This tutorial will walk you through setting up a canary config such that a new version of a function can be deployed in production with minimal risk in a way that it gradually receives user traffic all the way from 0% to 100% eventually.
This feature is dependent on Prometheus metrics to check the health of the new version of the function before incrementing the percentage of user traffic to the new version of the function can be incremented at every interval that is configured.
Hence, Prometheus needs to be deployed and is listed as a dependency for fission chart. Issuing a
helm dependency update before
helm install of fission ensures the prometheus chart is fetched and installed alongside fission.

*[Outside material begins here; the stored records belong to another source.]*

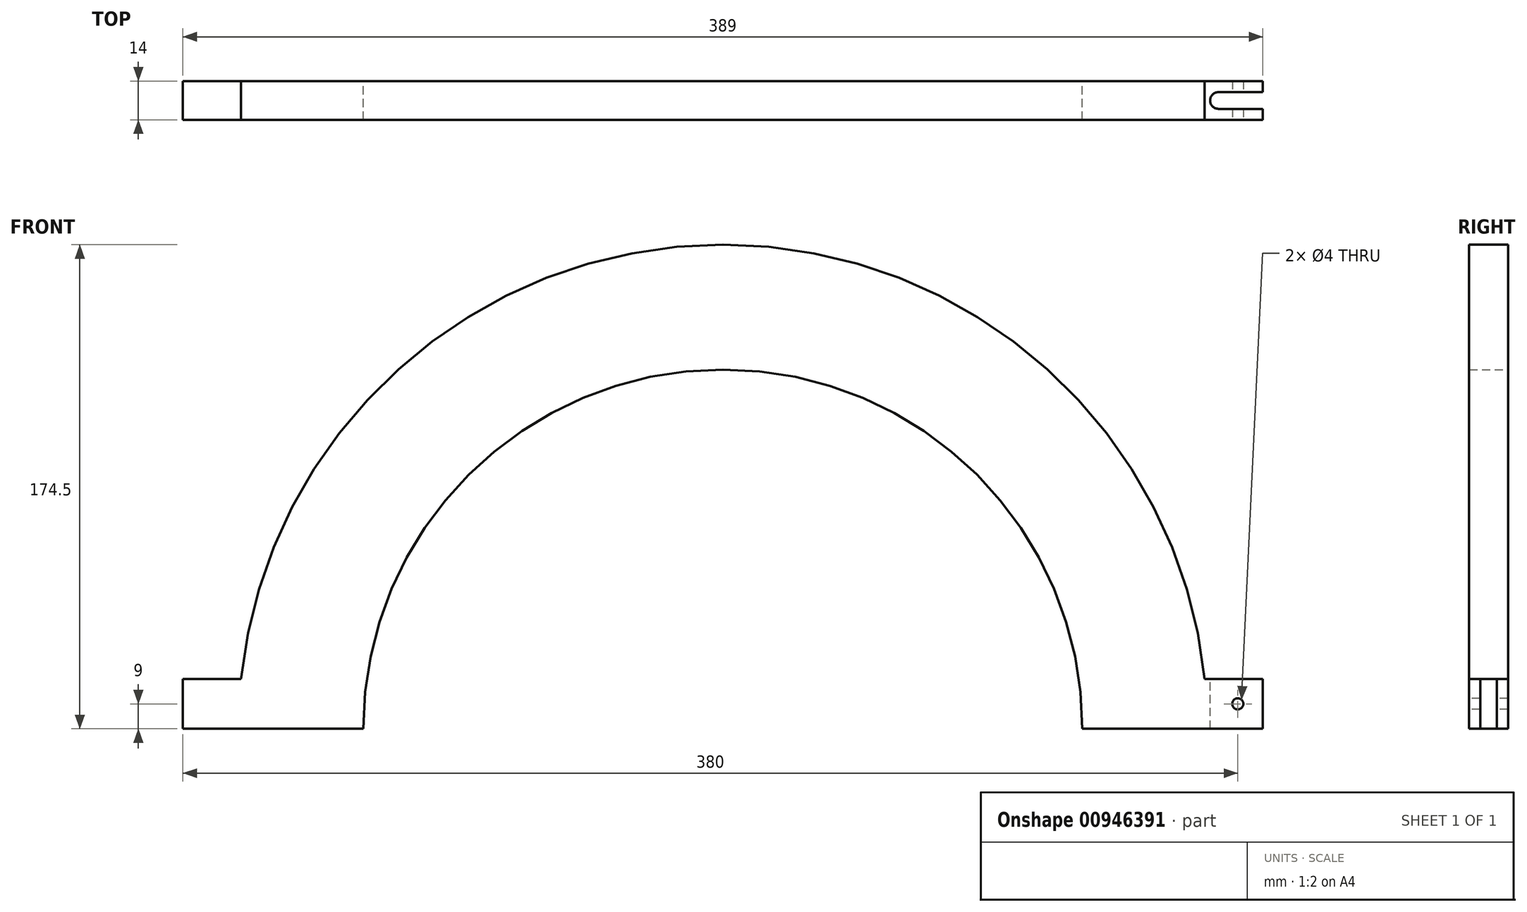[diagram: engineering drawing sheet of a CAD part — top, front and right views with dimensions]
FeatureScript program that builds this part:
annotation { "Feature Type Name" : "Feature", "Feature Type Description" : "" }
export const myFeature = defineFeature(function(context is Context, id is Id, definition is map)
    precondition{}
    {
        {
            var Q0;
            Q0=qCreatedBy(makeId("Front.planeOp"),FACE);
            var sketch = newSketch(context, id + "F0", { "sketchPlane" : qUnion([Q0])});
            skArc(sketch, "E0", {"start": v(174.5, 0) * mm, "mid": v(0, 174.5) * mm, "end": v(-174.5, 0) * mm});
            skArc(sketch, "E1", {"start": v(129.5, 0) * mm, "mid": v(0, 129.5) * mm, "end": v(-129.5, 0) * mm});
            skLineSegment(sketch, "E2", {"start": v(-174.5, 0) * mm, "end": v(-129.5, 0) * mm});
            skLineSegment(sketch, "E3.trimOffspring", {"start": v(129.5, 0) * mm, "end": v(174.5, 0) * mm});
            skLineSegment(sketch, "E4", {"start": v(-174.5, 0) * mm, "end": v(-174.5, -52.73) * mm, "construction": true});
            skLineSegment(sketch, "E5", {"start": v(0, 82.24) * mm, "end": v(0, -91.49) * mm, "construction": true});
            skLineSegment(sketch, "E6", {"start": v(174.5, 0) * mm, "end": v(194.5, 0) * mm});
            skLineSegment(sketch, "E7", {"start": v(194.5, 0) * mm, "end": v(194.5, 18) * mm});
            skLineSegment(sketch, "E8", {"start": v(194.5, 18) * mm, "end": v(173.57, 18) * mm});
            skLineSegment(sketch, "E9.MirrorCS", {"start": v(-194.5, 18) * mm, "end": v(-173.57, 18) * mm});
            skLineSegment(sketch, "E10.MirrorCS", {"start": v(-194.5, 0) * mm, "end": v(-194.5, 18) * mm});
            skLineSegment(sketch, "E11.MirrorCS", {"start": v(-174.5, 0) * mm, "end": v(-194.5, 0) * mm});
            skSolve(sketch);
        }
        {
            var Q0;
            Q0=qSketchRegion(id+"F0",true);
            extrude(context, id + "F1", {"entities" : qUnion([Q0]), "endBound" : BoundingType.SYMMETRIC, "depth" : 14 * mm, "offsetDistance" : 25 * mm});
        }
        {
            var Q0;
            Q0=qSketchRegion(id+"F0",true);
            extrude(context, id + "F2", {"entities" : qUnion([Q0]), "operationType" : NewBodyOperationType.ADD, "endBound" : BoundingType.SYMMETRIC, "depth" : 12 * mm, "offsetDistance" : 25 * mm});
        }
        {
            var Q0;
            Q0=makeQuery(id+"F1.opExtrude","CAP_FACE",FACE,{"disambiguationData":[OSD([sQuery(id+"F0.wireOp",EDGE,"E0"),sQuery(id+"F0.wireOp",EDGE,"E1"),sQuery(id+"F0.wireOp",EDGE,"E2"),sQuery(id+"F0.wireOp",EDGE,"E3.trimOffspring"),sQuery(id+"F0.wireOp",EDGE,"E6"),sQuery(id+"F0.wireOp",EDGE,"E7"),sQuery(id+"F0.wireOp",EDGE,"E8"),sQuery(id+"F0.wireOp",EDGE,"E9.MirrorCS"),sQuery(id+"F0.wireOp",EDGE,"E10.MirrorCS"),sQuery(id+"F0.wireOp",EDGE,"E11.MirrorCS")])],"isStart":false});
            var sketch = newSketch(context, id + "F3", { "sketchPlane" : qUnion([Q0])});
            skCircle(sketch, "E12", {"center": v(185.5, 9) * mm, "radius": 2 * mm});
            skSolve(sketch);
        }
        {
            var Q0;
            Q0=qSketchRegion(id+"F3",true);
            extrude(context, id + "F4", {"entities" : qUnion([Q0]), "operationType" : NewBodyOperationType.REMOVE, "oppositeDirection" : true, "depth" : 25 * mm, "offsetDistance" : 25 * mm});
        }
        {
            var Q0;
            Q0=makeQuery(id+"F1.opExtrude","SWEPT_FACE",FACE,{"disambiguationData":[OSD([sQuery(id+"F0.wireOp",EDGE,"E8")])]});
            var sketch = newSketch(context, id + "F5", { "sketchPlane" : qUnion([Q0])});
            skArc(sketch, "E13", {"start": v(178.5, 3) * mm, "mid": v(175.5, 0) * mm, "end": v(178.5, -3) * mm});
            skLineSegment(sketch, "E14", {"start": v(178.5, 3) * mm, "end": v(194.5, 3) * mm});
            skLineSegment(sketch, "E15", {"start": v(178.5, -3) * mm, "end": v(194.5, -3) * mm});
            skLineSegment(sketch, "E16", {"start": v(194.5, -3) * mm, "end": v(194.5, 3) * mm});
            skSolve(sketch);
        }
        {
            var Q0;
            Q0=qSketchRegion(id+"F5",true);
            extrude(context, id + "F6", {"entities" : qUnion([Q0]), "operationType" : NewBodyOperationType.REMOVE, "oppositeDirection" : true, "depth" : 25 * mm, "offsetDistance" : 25 * mm});
        }
    });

A Canary Config has the following parameters :
duration: Specifies how frequently user traffic needs to be incremented for the new version of function
failurethreshold: Specifies the threshold in percentage beyond which the new version of a function is declared unhealthy
funcn: Specifies the name of the latest version of the function
funcn-1: Specifies the name of the current stable version of the function
trigger: Specifies the name of the http trigger object
weightincrement: Specifies the percentage increase of user traffic towards the new version of the function
failureType: Specifies the parameter for checking the health of the new version of a function. For now, the only supported type is
status-code which is the http status code. So if a function returns a status code other than 200, its considered to be unhealthy.
For example, let’s say the current stable version of a function is fna-v1 and the latest version of a function is fna-v2. Let’s suppose we want to increment the traffic towards the new version in steps of 30% every 1m with a failure threshold of 10%. For such a scenario, the sample canary config is given below. What happens is that every 1m, the percentage of failed requests to fna-v2 gets calculated from prometheus metrics. If it is under the configured failure threshold of 10%, then the percentage traffic to fn-v2 gets incremented by 30% and this cycle repeats until either the failure threshold has reached at which point, the deployment is rolled back or fn-v2 is receiving 100% of the user traffic.

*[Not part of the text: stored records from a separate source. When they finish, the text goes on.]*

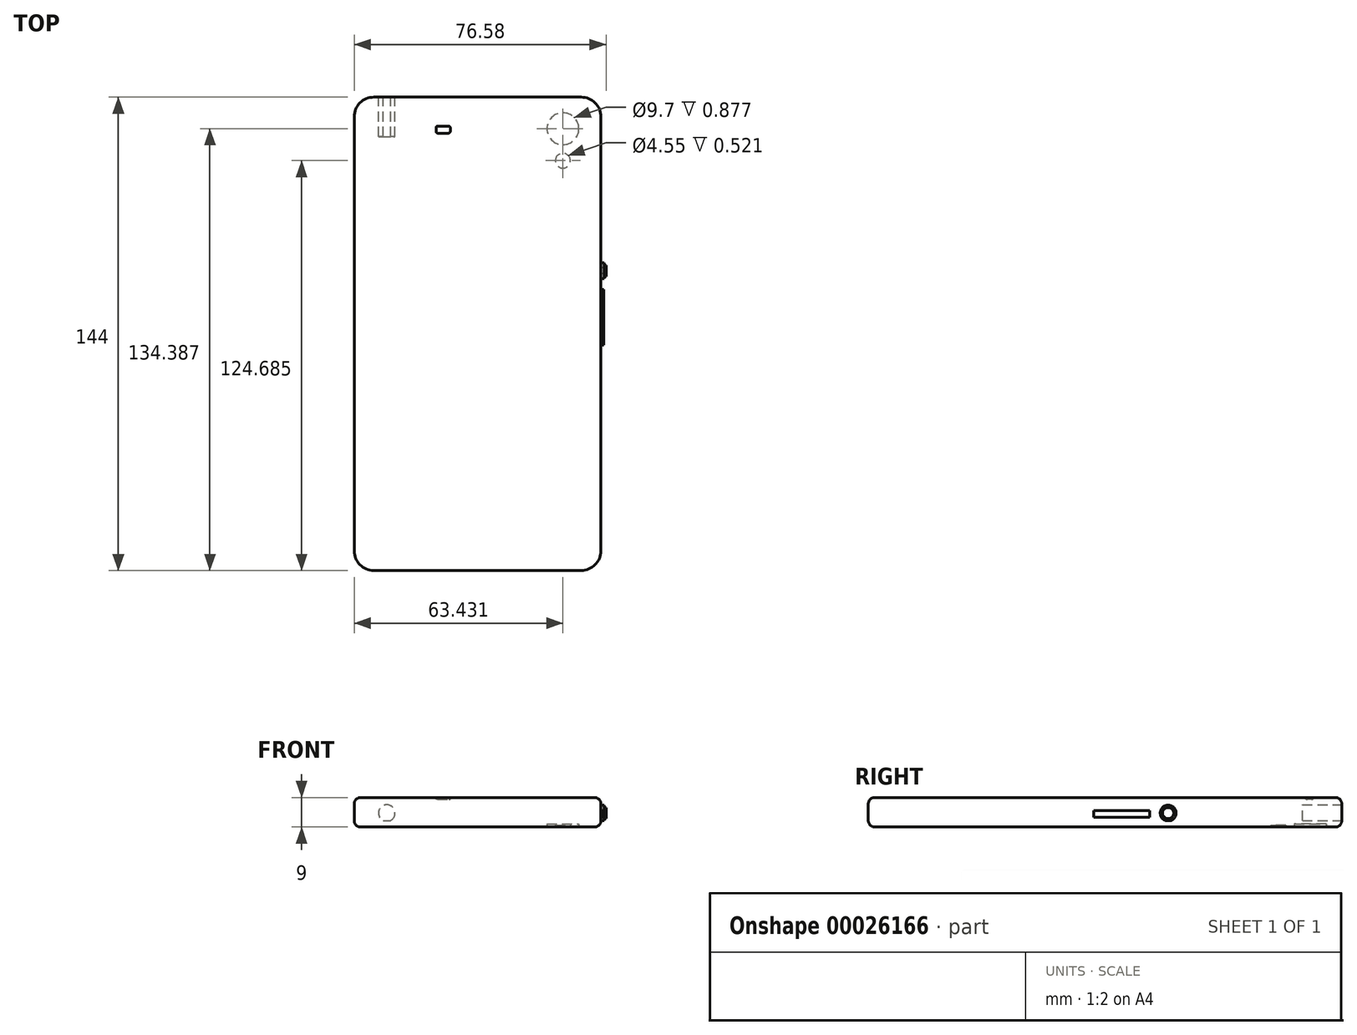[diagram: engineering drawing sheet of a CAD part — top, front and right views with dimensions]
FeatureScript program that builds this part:
annotation { "Feature Type Name" : "Feature", "Feature Type Description" : "" }
export const myFeature = defineFeature(function(context is Context, id is Id, definition is map)
    precondition{}
    {
        {
            var Q0;
            Q0=qCreatedBy(makeId("Top.planeOp"),FACE);
            var sketch = newSketch(context, id + "F0", { "sketchPlane" : qUnion([Q0])});
            skLineSegment(sketch, "E0.bottom", {"start": v(-48.3, -67.64) * mm, "end": v(26.7, -67.64) * mm});
            skLineSegment(sketch, "E0.top", {"start": v(-48.3, 76.36) * mm, "end": v(26.7, 76.36) * mm});
            skLineSegment(sketch, "E0.left", {"start": v(-48.3, -67.64) * mm, "end": v(-48.3, 76.36) * mm});
            skLineSegment(sketch, "E0.right", {"start": v(26.7, -67.64) * mm, "end": v(26.7, 76.36) * mm});
            skSolve(sketch);
        }
        {
            var Q0;
            Q0=makeQuery(id+"F0.imprint","IMPRINT",FACE,{"disambiguationData":[TD([[makeQuery(id+"F0.imprint","IMPRINT",EDGE,{"derivedFrom":sQuery(id+"F0.wireOp",EDGE,"E0.bottom")}),1.0]])]});
            extrude(context, id + "F1", {"entities" : qUnion([Q0]), "depth" : 9 * mm});
        }
        {
            var Q0;
            Q0=makeQuery(id+"F1.opExtrude","SWEPT_EDGE",EDGE,{"disambiguationData":[OSD([sQuery(id+"F0.wireOp",EDGE,"E0.bottom"),sQuery(id+"F0.wireOp",EDGE,"E0.right")])]});
            var Q1;
            Q1=makeQuery(id+"F1.opExtrude","SWEPT_EDGE",EDGE,{"disambiguationData":[OSD([sQuery(id+"F0.wireOp",EDGE,"E0.top"),sQuery(id+"F0.wireOp",EDGE,"E0.right")])]});
            var Q2;
            Q2=makeQuery(id+"F1.opExtrude","SWEPT_EDGE",EDGE,{"disambiguationData":[OSD([sQuery(id+"F0.wireOp",EDGE,"E0.bottom"),sQuery(id+"F0.wireOp",EDGE,"E0.left")])]});
            var Q3;
            Q3=makeQuery(id+"F1.opExtrude","SWEPT_EDGE",EDGE,{"disambiguationData":[OSD([sQuery(id+"F0.wireOp",EDGE,"E0.top"),sQuery(id+"F0.wireOp",EDGE,"E0.left")])]});
            fillet(context, id + "F2", {"entities" : qUnion([Q0, Q1, Q2, Q3]), "radius" : 6 * mm, "tangentPropagation" : true, "allowEdgeOverflow" : false});
        }
        {
            var Q0;
            Q0=makeQuery(id+"F1.opExtrude","CAP_EDGE",EDGE,{"disambiguationData":[OSD([sQuery(id+"F0.wireOp",EDGE,"E0.left")])],"isStart":false});
            fillet(context, id + "F3", {"entities" : qUnion([Q0]), "radius" : 2 * mm, "tangentPropagation" : true, "allowEdgeOverflow" : false});
        }
        {
            var Q0;
            Q0=makeQuery(id+"F1.opExtrude","CAP_EDGE",EDGE,{"disambiguationData":[OSD([sQuery(id+"F0.wireOp",EDGE,"E0.bottom")])],"isStart":true});
            fillet(context, id + "F4", {"entities" : qUnion([Q0]), "radius" : 2 * mm, "tangentPropagation" : true, "allowEdgeOverflow" : false});
        }
        {
            var Q0;
            Q0=makeQuery(id+"F1.opExtrude","SWEPT_FACE",FACE,{"disambiguationData":[OSD([sQuery(id+"F0.wireOp",EDGE,"E0.top")])]});
            var sketch = newSketch(context, id + "F5", { "sketchPlane" : qUnion([Q0])});
            skCircle(sketch, "E1", {"center": v(38.4, 4.25) * mm, "radius": 2.52 * mm});
            skSolve(sketch);
        }
        {
            var Q0;
            {var subQ0=sQuery(id+"F0.wireOp",EDGE,"E0.top");var subQ1=makeQuery(id+"F4.opFillet","BLEND_EDGE",EDGE,{"blendedFrom":[makeQuery(id+"F1.opExtrude","CAP_EDGE",EDGE,{"disambiguationData":[OSD([subQ0])],"isStart":true}),makeQuery(id+"F1.opExtrude","SWEPT_FACE",FACE,{"disambiguationData":[OSD([subQ0])]})],"blendedInto":[makeQuery(id+"F1.opExtrude","SWEPT_FACE",FACE,{"disambiguationData":[OSD([subQ0])]})]});var subQ2=sQuery(id+"F5.wireOp",EDGE,"E1");var subQ4=makeQuery(id+"F5.imprint","INTERSECT",VERTEX,{"disambiguationData":[OD(0.0)],"derivedFrom":[subQ1,subQ2]});Q0=makeQuery(id+"F5.imprint","IMPRINT",FACE,{"disambiguationData":[TD([[makeQuery(id+"F5.imprint","IMPRINT",EDGE,{"disambiguationData":[TD([[subQ4,-1.0]])],"derivedFrom":subQ2}),1.0]])]});}
            extrude(context, id + "F6", {"entities" : qUnion([Q0]), "operationType" : NewBodyOperationType.REMOVE, "oppositeDirection" : true, "depth" : 12 * mm});
        }
        {
            var Q0;
            Q0=makeQuery(id+"F1.opExtrude","SWEPT_FACE",FACE,{"disambiguationData":[OSD([sQuery(id+"F0.wireOp",EDGE,"E0.right")])]});
            var sketch = newSketch(context, id + "F7", { "sketchPlane" : qUnion([Q0])});
            skCircle(sketch, "E2", {"center": v(23.54, 4.24) * mm, "radius": 2.42 * mm});
            skCircle(sketch, "E3", {"center": v(23.54, 4.24) * mm, "radius": 1.7 * mm});
            skSolve(sketch);
        }
        {
            var Q0;
            Q0=makeQuery(id+"F7.imprint","IMPRINT",FACE,{"disambiguationData":[TD([[makeQuery(id+"F7.imprint","IMPRINT",EDGE,{"derivedFrom":sQuery(id+"F7.wireOp",EDGE,"E3")}),-1.0]])]});
            extrude(context, id + "F8", {"entities" : qUnion([Q0]), "operationType" : NewBodyOperationType.ADD, "depth" : 1 * mm});
        }
        {
            var Q0;
            Q0=makeQuery(id+"F8.boolean.opBoolean","SPLIT",FACE,{"disambiguationData":[TD([makeQuery(id+"F8.opExtrude","SWEPT_FACE",FACE,{"disambiguationData":[OSD([sQuery(id+"F7.wireOp",EDGE,"E3")])]})])],"derivedFrom":makeQuery(id+"F1.opExtrude","SWEPT_FACE",FACE,{"disambiguationData":[OSD([sQuery(id+"F0.wireOp",EDGE,"E0.right")])]})});
            extrude(context, id + "F9", {"entities" : qUnion([Q0]), "operationType" : NewBodyOperationType.ADD, "depth" : 1.57 * mm});
        }
        {
            var Q0;
            {var subQ0=sQuery(id+"F0.wireOp",EDGE,"E0.right");Q0=makeQuery(id+"F8.boolean.opBoolean","SPLIT",FACE,{"disambiguationData":[TD([makeQuery(id+"F3.opFillet","BLEND_FACE",FACE,{"disambiguationData":[OSD([subQ0])]})])],"derivedFrom":makeQuery(id+"F1.opExtrude","SWEPT_FACE",FACE,{"disambiguationData":[OSD([subQ0])]})});}
            var sketch = newSketch(context, id + "F10", { "sketchPlane" : qUnion([Q0])});
            skLineSegment(sketch, "E4.bottom", {"start": v(17.9, 4.94) * mm, "end": v(0.9, 4.94) * mm});
            skLineSegment(sketch, "E4.top", {"start": v(17.9, 2.94) * mm, "end": v(0.9, 2.94) * mm});
            skLineSegment(sketch, "E4.left", {"start": v(17.9, 4.94) * mm, "end": v(17.9, 2.94) * mm});
            skLineSegment(sketch, "E4.right", {"start": v(0.9, 4.94) * mm, "end": v(0.9, 2.94) * mm});
            skSolve(sketch);
        }
        {
            var Q0;
            Q0=makeQuery(id+"F10.imprint","IMPRINT",FACE,{"disambiguationData":[TD([[makeQuery(id+"F10.imprint","IMPRINT",EDGE,{"derivedFrom":sQuery(id+"F10.wireOp",EDGE,"E4.bottom")}),1.0]])]});
            extrude(context, id + "F11", {"entities" : qUnion([Q0]), "operationType" : NewBodyOperationType.ADD, "depth" : 0.82 * mm});
        }
        {
            var Q0;
            Q0=makeQuery(id+"F1.opExtrude","CAP_FACE",FACE,{"disambiguationData":[OSD([sQuery(id+"F0.wireOp",EDGE,"E0.bottom"),sQuery(id+"F0.wireOp",EDGE,"E0.top"),sQuery(id+"F0.wireOp",EDGE,"E0.left"),sQuery(id+"F0.wireOp",EDGE,"E0.right")])],"isStart":true});
            var sketch = newSketch(context, id + "F12", { "sketchPlane" : qUnion([Q0])});
            skCircle(sketch, "E5", {"center": v(15.13, -66.75) * mm, "radius": 4.85 * mm});
            skSolve(sketch);
        }
        {
            var Q0;
            Q0=makeQuery(id+"F12.imprint","IMPRINT",FACE,{"disambiguationData":[TD([[makeQuery(id+"F12.imprint","IMPRINT",EDGE,{"derivedFrom":sQuery(id+"F12.wireOp",EDGE,"E5")}),1.0]])]});
            extrude(context, id + "F13", {"entities" : qUnion([Q0]), "operationType" : NewBodyOperationType.REMOVE, "oppositeDirection" : true, "depth" : 0.88 * mm});
        }
        {
            var Q0;
            Q0=makeQuery(id+"F1.opExtrude","CAP_FACE",FACE,{"disambiguationData":[OSD([sQuery(id+"F0.wireOp",EDGE,"E0.bottom"),sQuery(id+"F0.wireOp",EDGE,"E0.top"),sQuery(id+"F0.wireOp",EDGE,"E0.left"),sQuery(id+"F0.wireOp",EDGE,"E0.right")])],"isStart":true});
            var sketch = newSketch(context, id + "F14", { "sketchPlane" : qUnion([Q0])});
            skCircle(sketch, "E6", {"center": v(15.13, -57.05) * mm, "radius": 2.28 * mm});
            skSolve(sketch);
        }
        {
            var Q0;
            Q0=makeQuery(id+"F14.imprint","IMPRINT",FACE,{"disambiguationData":[TD([[makeQuery(id+"F14.imprint","IMPRINT",EDGE,{"derivedFrom":sQuery(id+"F14.wireOp",EDGE,"E6")}),1.0]])]});
            extrude(context, id + "F15", {"entities" : qUnion([Q0]), "operationType" : NewBodyOperationType.REMOVE, "oppositeDirection" : true, "depth" : 0.52 * mm});
        }
        {
            var Q0;
            Q0=makeQuery(id+"F1.opExtrude","CAP_FACE",FACE,{"disambiguationData":[OSD([sQuery(id+"F0.wireOp",EDGE,"E0.bottom"),sQuery(id+"F0.wireOp",EDGE,"E0.top"),sQuery(id+"F0.wireOp",EDGE,"E0.left"),sQuery(id+"F0.wireOp",EDGE,"E0.right")])],"isStart":false});
            var sketch = newSketch(context, id + "F16", { "sketchPlane" : qUnion([Q0])});
            skLineSegment(sketch, "E7.bottom", {"start": v(-44.25, 59.46) * mm, "end": v(22.48, 59.46) * mm});
            skLineSegment(sketch, "E7.top", {"start": v(-44.25, -61.64) * mm, "end": v(22.48, -61.64) * mm});
            skLineSegment(sketch, "E7.left", {"start": v(-44.25, 59.46) * mm, "end": v(-44.25, -61.64) * mm});
            skLineSegment(sketch, "E7.right", {"start": v(22.48, 59.46) * mm, "end": v(22.48, -61.64) * mm});
            skSolve(sketch);
        }
        {
            var Q0;
            Q0=makeQuery(id+"F16.imprint","IMPRINT",FACE,{"disambiguationData":[TD([[makeQuery(id+"F16.imprint","IMPRINT",EDGE,{"derivedFrom":sQuery(id+"F16.wireOp",EDGE,"E7.bottom")}),1.0]])]});
            var sketch = newSketch(context, id + "F17", { "sketchPlane" : qUnion([Q0])});
            skLineSegment(sketch, "E8.bottom", {"start": v(-23.42, 67.57) * mm, "end": v(-19.1, 67.57) * mm});
            skLineSegment(sketch, "E8.top", {"start": v(-23.42, 65.4) * mm, "end": v(-19.1, 65.4) * mm});
            skLineSegment(sketch, "E8.left", {"start": v(-23.42, 67.57) * mm, "end": v(-23.42, 65.4) * mm});
            skLineSegment(sketch, "E8.right", {"start": v(-19.1, 67.57) * mm, "end": v(-19.1, 65.4) * mm});
            skSolve(sketch);
        }
        {
            var Q0;
            Q0=makeQuery(id+"F17.imprint","IMPRINT",FACE,{"disambiguationData":[TD([[makeQuery(id+"F17.imprint","IMPRINT",EDGE,{"derivedFrom":sQuery(id+"F17.wireOp",EDGE,"E8.bottom")}),-1.0]])]});
            extrude(context, id + "F18", {"entities" : qUnion([Q0]), "operationType" : NewBodyOperationType.ADD, "depth" : 7.1 * mm});
        }
        {
            var Q0;
            Q0=makeQuery(id+"F18.opExtrude","SWEPT_EDGE",EDGE,{"disambiguationData":[OSD([sQuery(id+"F17.wireOp",EDGE,"E8.bottom"),sQuery(id+"F17.wireOp",EDGE,"E8.left")])]});
            var Q1;
            Q1=makeQuery(id+"F18.opExtrude","SWEPT_EDGE",EDGE,{"disambiguationData":[OSD([sQuery(id+"F17.wireOp",EDGE,"E8.top"),sQuery(id+"F17.wireOp",EDGE,"E8.left")])]});
            var Q2;
            Q2=makeQuery(id+"F18.opExtrude","SWEPT_EDGE",EDGE,{"disambiguationData":[OSD([sQuery(id+"F17.wireOp",EDGE,"E8.bottom"),sQuery(id+"F17.wireOp",EDGE,"E8.right")])]});
            var Q3;
            Q3=makeQuery(id+"F18.opExtrude","SWEPT_EDGE",EDGE,{"disambiguationData":[OSD([sQuery(id+"F17.wireOp",EDGE,"E8.top"),sQuery(id+"F17.wireOp",EDGE,"E8.right")])]});
            fillet(context, id + "F19", {"entities" : qUnion([Q0, Q1, Q2, Q3]), "radius" : 0.5 * mm, "tangentPropagation" : true, "allowEdgeOverflow" : false});
        }
        {
            var Q0;
            Q0=makeQuery(id+"F18.opExtrude","CAP_FACE",FACE,{"disambiguationData":[OSD([sQuery(id+"F17.wireOp",EDGE,"E8.bottom"),sQuery(id+"F17.wireOp",EDGE,"E8.top"),sQuery(id+"F17.wireOp",EDGE,"E8.left"),sQuery(id+"F17.wireOp",EDGE,"E8.right")])],"isStart":false});
            extrude(context, id + "F20", {"entities" : qUnion([Q0]), "operationType" : NewBodyOperationType.REMOVE, "oppositeDirection" : true, "depth" : 7.64 * mm});
        }
    });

apiVersion: fission.io/v1 kind: CanaryConfig metadata: name: canary-1 namespace: default spec: duration: 1m failureType: status-code failurethreshold: 10 funcn: fn-a-v2 funcn-1: fn-a-v1 trigger: route-fna weightincrement: 30
fission env create --name nodejs --image fission/node-env
fission fn create --name fna-v1 --code hello.js --env nodejs fission fn create --name fna-v2 --code hello2.js --env nodejs
fission route create --name route-fna --function fna-v1 --weight 100 --function fna-v2 --weight 0
fission canary-config create --name canary-1 --funcN fna-v2 --funcN-1 fna-v1 --httptrigger route-fna --increment-step 30 --increment-interval 1m --failure-threshold 10
fission canary-config get --name canary-1
This prints the status of the canary deployment of the new version of the function. The status is “Pending” if the canary deployment is in progress. The status is “Succeeded” if the new version of the function is receiving 100% of the user traffic. The status is “Failed” if the failure threshold reached for the new version of the function and as a result 100% of the traffic gets routed to the old version of the function(rollback). The status is “Aborted” if there were some failures during the canary deployment.
scrape_interval for Prometheus server is 1m by default. If the “duration” parameter needs to be less than 1m, the
scrape_interval parameter needs to configured to a much lower value.
This can be done by updating the config map for prometheus server. Just updating the config map is enough, prometheus server need not be restarted.